REQUIRED WORK: Extract the lines from the start of the entries up to and including the line containing "Val: 50 psi", and reproduce them verbatim.

(Stored data)
-- Opening Marker --

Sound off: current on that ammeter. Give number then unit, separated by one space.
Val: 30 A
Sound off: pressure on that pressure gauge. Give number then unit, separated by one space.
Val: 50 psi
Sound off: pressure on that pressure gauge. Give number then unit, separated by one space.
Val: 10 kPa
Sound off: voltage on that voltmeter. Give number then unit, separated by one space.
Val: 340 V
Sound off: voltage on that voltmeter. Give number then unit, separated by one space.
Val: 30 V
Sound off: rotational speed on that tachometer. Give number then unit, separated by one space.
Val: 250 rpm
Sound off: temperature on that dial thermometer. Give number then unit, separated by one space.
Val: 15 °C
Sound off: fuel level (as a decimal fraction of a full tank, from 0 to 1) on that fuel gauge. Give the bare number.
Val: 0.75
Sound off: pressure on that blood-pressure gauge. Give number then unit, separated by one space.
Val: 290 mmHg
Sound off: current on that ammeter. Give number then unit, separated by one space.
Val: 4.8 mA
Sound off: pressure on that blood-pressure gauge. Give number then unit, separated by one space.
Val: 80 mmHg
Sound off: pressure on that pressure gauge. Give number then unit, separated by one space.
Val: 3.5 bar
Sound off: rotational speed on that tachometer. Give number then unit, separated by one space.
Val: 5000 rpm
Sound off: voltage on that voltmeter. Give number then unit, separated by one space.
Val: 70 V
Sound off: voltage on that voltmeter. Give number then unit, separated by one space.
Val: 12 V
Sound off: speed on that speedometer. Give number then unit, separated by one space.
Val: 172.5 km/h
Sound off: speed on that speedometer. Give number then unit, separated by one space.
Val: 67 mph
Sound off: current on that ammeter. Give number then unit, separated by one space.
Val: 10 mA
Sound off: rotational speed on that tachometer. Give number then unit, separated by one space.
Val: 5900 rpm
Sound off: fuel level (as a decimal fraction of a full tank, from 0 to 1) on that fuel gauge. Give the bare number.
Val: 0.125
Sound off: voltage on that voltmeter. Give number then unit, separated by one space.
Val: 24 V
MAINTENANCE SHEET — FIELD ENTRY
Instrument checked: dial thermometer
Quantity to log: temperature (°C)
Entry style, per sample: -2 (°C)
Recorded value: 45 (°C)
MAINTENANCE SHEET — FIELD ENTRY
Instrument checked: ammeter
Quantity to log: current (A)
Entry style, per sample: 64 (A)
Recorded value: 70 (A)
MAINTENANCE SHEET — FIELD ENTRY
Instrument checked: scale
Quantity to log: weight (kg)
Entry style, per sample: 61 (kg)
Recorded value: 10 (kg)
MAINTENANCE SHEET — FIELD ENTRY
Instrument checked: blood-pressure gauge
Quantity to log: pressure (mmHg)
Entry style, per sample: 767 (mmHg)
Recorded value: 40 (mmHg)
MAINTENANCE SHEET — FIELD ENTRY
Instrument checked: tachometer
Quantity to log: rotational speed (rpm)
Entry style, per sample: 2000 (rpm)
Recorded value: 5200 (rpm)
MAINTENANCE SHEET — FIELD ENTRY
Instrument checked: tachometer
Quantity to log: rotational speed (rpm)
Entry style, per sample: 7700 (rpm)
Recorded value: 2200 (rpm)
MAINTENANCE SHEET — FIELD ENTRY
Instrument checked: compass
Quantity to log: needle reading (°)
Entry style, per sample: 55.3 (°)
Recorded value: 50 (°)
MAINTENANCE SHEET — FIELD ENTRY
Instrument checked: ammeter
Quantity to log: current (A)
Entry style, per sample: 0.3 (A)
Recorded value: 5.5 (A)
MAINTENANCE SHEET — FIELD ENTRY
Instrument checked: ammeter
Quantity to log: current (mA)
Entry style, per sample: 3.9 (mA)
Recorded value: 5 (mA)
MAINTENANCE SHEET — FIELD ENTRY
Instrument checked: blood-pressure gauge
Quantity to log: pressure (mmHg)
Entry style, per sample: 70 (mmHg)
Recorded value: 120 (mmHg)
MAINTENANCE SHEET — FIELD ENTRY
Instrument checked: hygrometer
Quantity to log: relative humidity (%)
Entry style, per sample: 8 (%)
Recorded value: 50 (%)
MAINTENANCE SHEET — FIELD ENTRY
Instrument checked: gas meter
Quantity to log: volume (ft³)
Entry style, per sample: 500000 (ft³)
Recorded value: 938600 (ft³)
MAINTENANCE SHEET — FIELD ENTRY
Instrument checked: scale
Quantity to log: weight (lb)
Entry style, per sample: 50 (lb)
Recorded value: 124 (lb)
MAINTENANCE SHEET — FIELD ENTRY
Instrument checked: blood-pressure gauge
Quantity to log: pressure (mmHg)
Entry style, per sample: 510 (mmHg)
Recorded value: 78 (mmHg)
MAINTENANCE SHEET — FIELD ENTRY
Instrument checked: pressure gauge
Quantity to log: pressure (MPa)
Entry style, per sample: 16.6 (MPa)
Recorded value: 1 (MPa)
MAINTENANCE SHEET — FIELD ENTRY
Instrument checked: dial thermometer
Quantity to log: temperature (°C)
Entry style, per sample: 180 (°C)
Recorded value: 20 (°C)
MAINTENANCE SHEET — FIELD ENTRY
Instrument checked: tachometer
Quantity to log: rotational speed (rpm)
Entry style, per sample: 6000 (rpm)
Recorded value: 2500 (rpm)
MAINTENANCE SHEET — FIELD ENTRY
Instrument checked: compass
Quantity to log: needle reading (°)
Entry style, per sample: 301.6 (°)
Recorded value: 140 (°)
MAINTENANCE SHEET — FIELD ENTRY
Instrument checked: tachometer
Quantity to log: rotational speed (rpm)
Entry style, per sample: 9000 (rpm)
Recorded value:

-- Closing Marker --

EXERCISE ANSWER:
Sound off: current on that ammeter. Give number then unit, separated by one space.
Val: 30 A
Sound off: pressure on that pressure gauge. Give number then unit, separated by one space.
Val: 50 psi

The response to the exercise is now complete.